### PROBLEM TO WORK ON
Return the following data exactly, with all pictures left out.

### EXTRACTED ENTRIES
Content starts

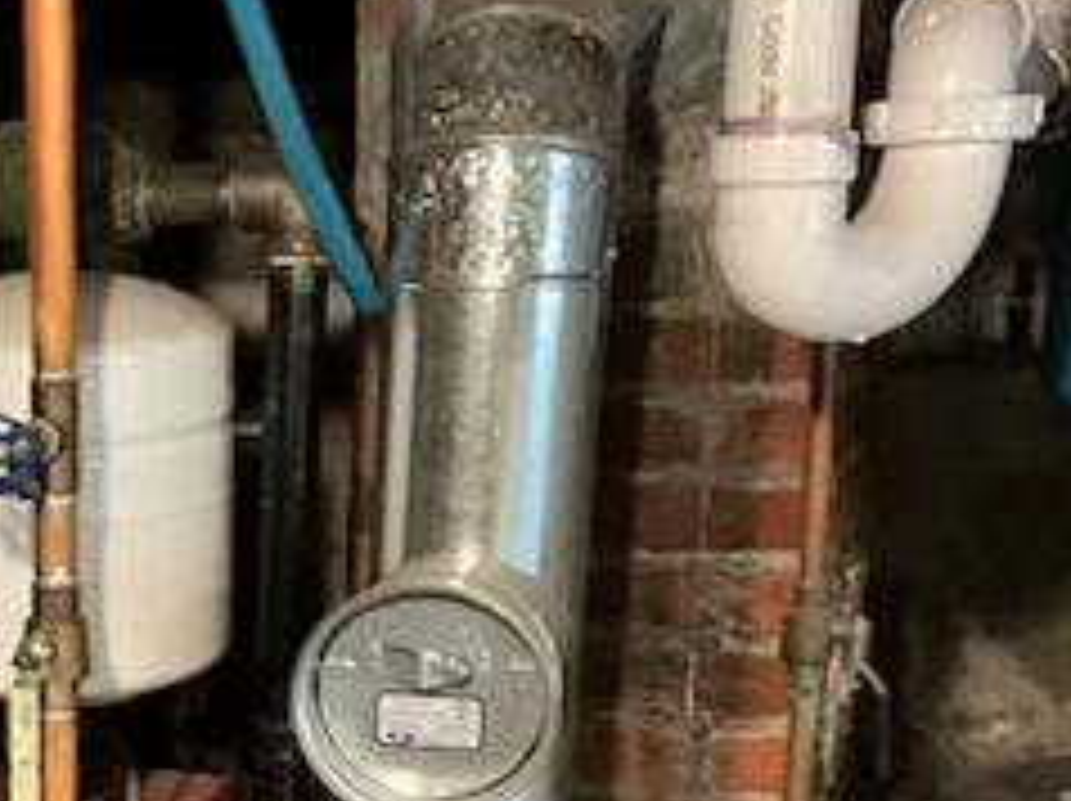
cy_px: 801
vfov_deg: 18.4
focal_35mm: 78
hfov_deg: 23.3
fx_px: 2411
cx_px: -148
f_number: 1.8
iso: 640
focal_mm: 3
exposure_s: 1/27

Content ends

### SOLUTION TO THIS TASK
cy_px: 801
vfov_deg: 18.4
focal_35mm: 78
hfov_deg: 23.3
fx_px: 2411
cx_px: -148
f_number: 1.8
iso: 640
focal_mm: 3
exposure_s: 1/27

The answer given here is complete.